<<<<
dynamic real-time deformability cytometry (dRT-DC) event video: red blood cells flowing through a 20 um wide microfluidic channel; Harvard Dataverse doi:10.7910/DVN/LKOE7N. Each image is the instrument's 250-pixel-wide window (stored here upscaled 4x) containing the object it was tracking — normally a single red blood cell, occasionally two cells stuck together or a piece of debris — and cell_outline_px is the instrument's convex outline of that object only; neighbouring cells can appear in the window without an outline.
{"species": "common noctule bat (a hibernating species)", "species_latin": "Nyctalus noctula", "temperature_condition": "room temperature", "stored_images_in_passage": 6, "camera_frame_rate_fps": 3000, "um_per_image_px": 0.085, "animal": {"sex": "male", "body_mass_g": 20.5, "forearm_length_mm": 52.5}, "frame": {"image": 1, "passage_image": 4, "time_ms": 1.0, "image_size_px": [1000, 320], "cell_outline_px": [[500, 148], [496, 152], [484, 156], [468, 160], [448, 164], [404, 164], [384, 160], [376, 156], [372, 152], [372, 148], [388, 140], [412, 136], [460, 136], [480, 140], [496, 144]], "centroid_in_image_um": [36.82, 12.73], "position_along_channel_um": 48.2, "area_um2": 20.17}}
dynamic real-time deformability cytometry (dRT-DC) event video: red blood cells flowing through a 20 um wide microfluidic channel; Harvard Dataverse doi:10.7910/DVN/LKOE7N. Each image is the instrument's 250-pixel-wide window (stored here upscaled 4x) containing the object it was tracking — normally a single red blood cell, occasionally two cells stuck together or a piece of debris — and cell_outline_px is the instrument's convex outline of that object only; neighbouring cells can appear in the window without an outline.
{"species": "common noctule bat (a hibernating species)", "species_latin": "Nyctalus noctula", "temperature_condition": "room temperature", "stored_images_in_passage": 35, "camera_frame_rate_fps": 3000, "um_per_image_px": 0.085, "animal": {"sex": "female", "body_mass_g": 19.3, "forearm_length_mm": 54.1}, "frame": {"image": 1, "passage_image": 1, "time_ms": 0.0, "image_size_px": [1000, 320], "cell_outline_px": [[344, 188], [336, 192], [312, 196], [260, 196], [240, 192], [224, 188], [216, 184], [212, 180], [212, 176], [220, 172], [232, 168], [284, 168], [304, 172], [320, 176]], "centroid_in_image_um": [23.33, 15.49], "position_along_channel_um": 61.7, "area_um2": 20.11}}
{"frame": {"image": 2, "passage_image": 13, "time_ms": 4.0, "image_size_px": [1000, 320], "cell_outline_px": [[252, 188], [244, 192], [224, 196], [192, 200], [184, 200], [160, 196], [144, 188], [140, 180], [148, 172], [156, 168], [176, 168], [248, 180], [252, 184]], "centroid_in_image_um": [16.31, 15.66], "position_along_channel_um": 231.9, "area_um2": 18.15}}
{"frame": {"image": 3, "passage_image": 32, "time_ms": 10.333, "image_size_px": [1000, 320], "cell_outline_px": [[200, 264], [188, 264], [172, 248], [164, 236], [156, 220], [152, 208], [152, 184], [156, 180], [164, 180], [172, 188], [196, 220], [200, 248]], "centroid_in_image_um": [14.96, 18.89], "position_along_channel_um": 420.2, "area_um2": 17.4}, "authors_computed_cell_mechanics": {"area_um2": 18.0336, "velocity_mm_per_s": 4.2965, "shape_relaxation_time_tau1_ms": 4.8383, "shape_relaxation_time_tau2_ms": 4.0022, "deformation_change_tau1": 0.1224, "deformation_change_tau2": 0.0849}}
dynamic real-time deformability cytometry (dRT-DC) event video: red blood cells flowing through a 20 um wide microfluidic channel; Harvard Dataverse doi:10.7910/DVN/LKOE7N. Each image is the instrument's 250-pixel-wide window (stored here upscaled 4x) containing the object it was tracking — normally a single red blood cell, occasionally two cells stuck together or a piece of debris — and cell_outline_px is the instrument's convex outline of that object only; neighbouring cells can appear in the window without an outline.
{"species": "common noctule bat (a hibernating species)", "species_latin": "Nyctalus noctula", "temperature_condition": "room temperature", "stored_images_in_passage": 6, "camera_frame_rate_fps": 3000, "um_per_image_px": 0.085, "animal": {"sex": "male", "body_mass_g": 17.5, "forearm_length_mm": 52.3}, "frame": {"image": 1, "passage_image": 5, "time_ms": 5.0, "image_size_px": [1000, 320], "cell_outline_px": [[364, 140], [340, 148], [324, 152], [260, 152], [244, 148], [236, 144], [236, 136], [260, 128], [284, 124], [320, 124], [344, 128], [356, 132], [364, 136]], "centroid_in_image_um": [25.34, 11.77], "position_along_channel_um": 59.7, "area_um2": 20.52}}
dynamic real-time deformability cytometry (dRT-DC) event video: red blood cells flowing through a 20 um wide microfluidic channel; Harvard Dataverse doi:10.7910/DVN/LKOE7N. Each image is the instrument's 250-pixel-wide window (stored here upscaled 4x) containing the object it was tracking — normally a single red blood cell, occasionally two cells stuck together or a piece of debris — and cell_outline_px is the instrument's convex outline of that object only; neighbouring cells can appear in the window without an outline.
>>>>
[WHAT YOU SHOULD DO]
Would you give the material above again, complete and exact?

[THE RESPONSE]
dynamic real-time deformability cytometry (dRT-DC) event video: red blood cells flowing through a 20 um wide microfluidic channel; Harvard Dataverse doi:10.7910/DVN/LKOE7N. Each image is the instrument's 250-pixel-wide window (stored here upscaled 4x) containing the object it was tracking — normally a single red blood cell, occasionally two cells stuck together or a piece of debris — and cell_outline_px is the instrument's convex outline of that object only; neighbouring cells can appear in the window without an outline.
{"species": "common noctule bat (a hibernating species)", "species_latin": "Nyctalus noctula", "temperature_condition": "room temperature", "stored_images_in_passage": 6, "camera_frame_rate_fps": 3000, "um_per_image_px": 0.085, "animal": {"sex": "male", "body_mass_g": 20.5, "forearm_length_mm": 52.5}, "frame": {"image": 1, "passage_image": 4, "time_ms": 1.0, "image_size_px": [1000, 320], "cell_outline_px": [[500, 148], [496, 152], [484, 156], [468, 160], [448, 164], [404, 164], [384, 160], [376, 156], [372, 152], [372, 148], [388, 140], [412, 136], [460, 136], [480, 140], [496, 144]], "centroid_in_image_um": [36.82, 12.73], "position_along_channel_um": 48.2, "area_um2": 20.17}}
dynamic real-time deformability cytometry (dRT-DC) event video: red blood cells flowing through a 20 um wide microfluidic channel; Harvard Dataverse doi:10.7910/DVN/LKOE7N. Each image is the instrument's 250-pixel-wide window (stored here upscaled 4x) containing the object it was tracking — normally a single red blood cell, occasionally two cells stuck together or a piece of debris — and cell_outline_px is the instrument's convex outline of that object only; neighbouring cells can appear in the window without an outline.
{"species": "common noctule bat (a hibernating species)", "species_latin": "Nyctalus noctula", "temperature_condition": "room temperature", "stored_images_in_passage": 35, "camera_frame_rate_fps": 3000, "um_per_image_px": 0.085, "animal": {"sex": "female", "body_mass_g": 19.3, "forearm_length_mm": 54.1}, "frame": {"image": 1, "passage_image": 1, "time_ms": 0.0, "image_size_px": [1000, 320], "cell_outline_px": [[344, 188], [336, 192], [312, 196], [260, 196], [240, 192], [224, 188], [216, 184], [212, 180], [212, 176], [220, 172], [232, 168], [284, 168], [304, 172], [320, 176]], "centroid_in_image_um": [23.33, 15.49], "position_along_channel_um": 61.7, "area_um2": 20.11}}
{"frame": {"image": 2, "passage_image": 13, "time_ms": 4.0, "image_size_px": [1000, 320], "cell_outline_px": [[252, 188], [244, 192], [224, 196], [192, 200], [184, 200], [160, 196], [144, 188], [140, 180], [148, 172], [156, 168], [176, 168], [248, 180], [252, 184]], "centroid_in_image_um": [16.31, 15.66], "position_along_channel_um": 231.9, "area_um2": 18.15}}
{"frame": {"image": 3, "passage_image": 32, "time_ms": 10.333, "image_size_px": [1000, 320], "cell_outline_px": [[200, 264], [188, 264], [172, 248], [164, 236], [156, 220], [152, 208], [152, 184], [156, 180], [164, 180], [172, 188], [196, 220], [200, 248]], "centroid_in_image_um": [14.96, 18.89], "position_along_channel_um": 420.2, "area_um2": 17.4}, "authors_computed_cell_mechanics": {"area_um2": 18.0336, "velocity_mm_per_s": 4.2965, "shape_relaxation_time_tau1_ms": 4.8383, "shape_relaxation_time_tau2_ms": 4.0022, "deformation_change_tau1": 0.1224, "deformation_change_tau2": 0.0849}}
dynamic real-time deformability cytometry (dRT-DC) event video: red blood cells flowing through a 20 um wide microfluidic channel; Harvard Dataverse doi:10.7910/DVN/LKOE7N. Each image is the instrument's 250-pixel-wide window (stored here upscaled 4x) containing the object it was tracking — normally a single red blood cell, occasionally two cells stuck together or a piece of debris — and cell_outline_px is the instrument's convex outline of that object only; neighbouring cells can appear in the window without an outline.
{"species": "common noctule bat (a hibernating species)", "species_latin": "Nyctalus noctula", "temperature_condition": "room temperature", "stored_images_in_passage": 6, "camera_frame_rate_fps": 3000, "um_per_image_px": 0.085, "animal": {"sex": "male", "body_mass_g": 17.5, "forearm_length_mm": 52.3}, "frame": {"image": 1, "passage_image": 5, "time_ms": 5.0, "image_size_px": [1000, 320], "cell_outline_px": [[364, 140], [340, 148], [324, 152], [260, 152], [244, 148], [236, 144], [236, 136], [260, 128], [284, 124], [320, 124], [344, 128], [356, 132], [364, 136]], "centroid_in_image_um": [25.34, 11.77], "position_along_channel_um": 59.7, "area_um2": 20.52}}
dynamic real-time deformability cytometry (dRT-DC) event video: red blood cells flowing through a 20 um wide microfluidic channel; Harvard Dataverse doi:10.7910/DVN/LKOE7N. Each image is the instrument's 250-pixel-wide window (stored here upscaled 4x) containing the object it was tracking — normally a single red blood cell, occasionally two cells stuck together or a piece of debris — and cell_outline_px is the instrument's convex outline of that object only; neighbouring cells can appear in the window without an outline.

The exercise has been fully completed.